What to
Expect
Many people who have never worked
out or haven’t worked out in a long time don’t know what is about to be ahead
of them. This can be scary for some
people because they are scared of what could happen to them, forcing some
people to just not work out at all. This
became apparent to me when I just very recently took on the role of training
one of my friends in weightlifting who hasn’t even been in a weight room for
most of his life. He will soon be going
through what most of us experience in about the first three months of
weightlifting.
So throughout the first three to
four weeks of intense weightlifting, the person should feel quite a bit of
soreness and fatigue, this in completely normal. It shouldn’t be pain necessarily but sometimes
the feeling could be described as stiff, sore, or maybe even aching. Unless this becomes to the point of agony,
you will be perfectly fine. This is just
a sign that your body and muscles aren’t use to this kind of functioning and
intense training, soon they will be and you should find it harder and harder to
feel soreness from your workouts. That
being said, when working out you should only work certain muscle groups once to
twice a week, any more could strain and over train your muscles.
Another very common occurrence that
happens to almost everyone I’ve known that works out, tends to happen a few
weeks after your “beginner stage” is over.
This is what happens after your body is used to working out and no longer
sore from exercise. This is a sharp,
almost unbearable pain in the sides of your forearms. I have no idea why this happens to some and
not others, but it just does. When doing
exercises like curls, you begin to feel a very discomforting pain in your
forearms that makes it harder to do curls.

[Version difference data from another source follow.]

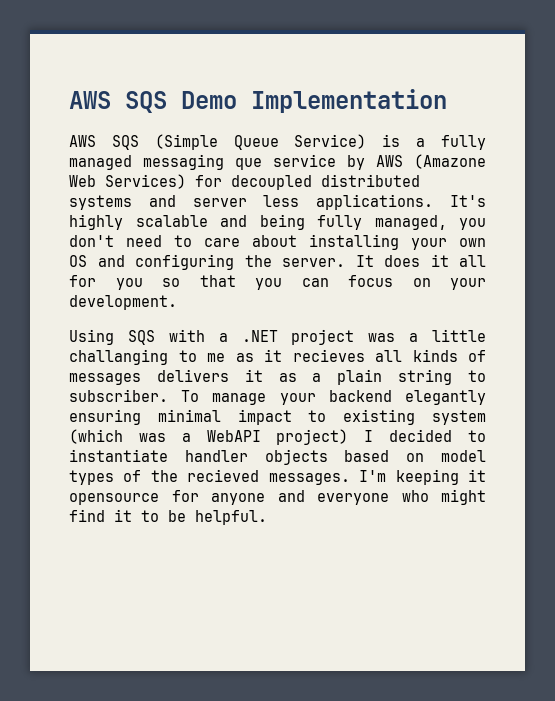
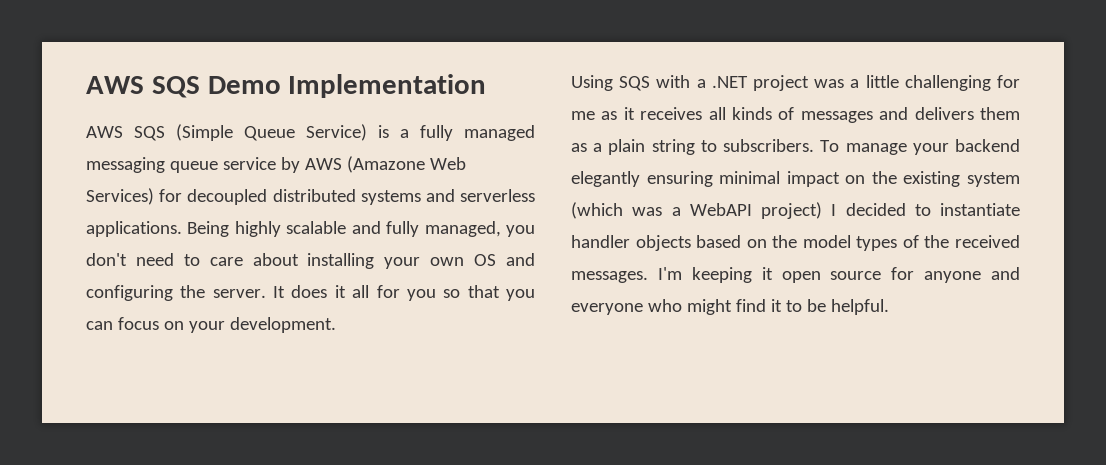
[235,158,262,170] que -> [169,161,218,173] queue
[192,194,487,210] server less applications. It's -> [460,189,535,202] [86,221,230,237] serverless applications. Being
[259,214,305,230] being -> (381, 227) none
[69,349,197,365] challanging to -> [904,75,1020,91] challenging for
[292,349,365,362] recieves -> [640,107,703,120] receives
[156,369,263,382] delivers it -> [879,107,1020,120] and delivers them
[69,389,168,402] subscriber. -> [723,139,815,152] subscribers.
[308,410,327,422] to -> [845,171,897,184] on the
(425, 457) none -> [772,235,798,248] the
[187,469,260,482] recieved -> [955,235,1020,248] received
[69,493,159,505] opensource -> [781,271,882,283] open source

Don’t worry it should only last about two to three weeks, until then try
to do less reps on curls and lighter weight. The only thing that you can to lessen the
intensity of this pain is just carry on with your normal routine, don’t let up
on your exercising. If you let up on or
stop your exercising then the next time that you do exercise it will just be
there again and be even more painful, because your body is not used to it
anymore.
When you make it through these short
few weeks about the only other thing that you need to worry about is just basic
injury and soreness from breaks. All of
these aspects aren’t hard and are just basic things that all beginning
weightlifters go through. Remember, we’re
all in this together, keep your stick on the ice.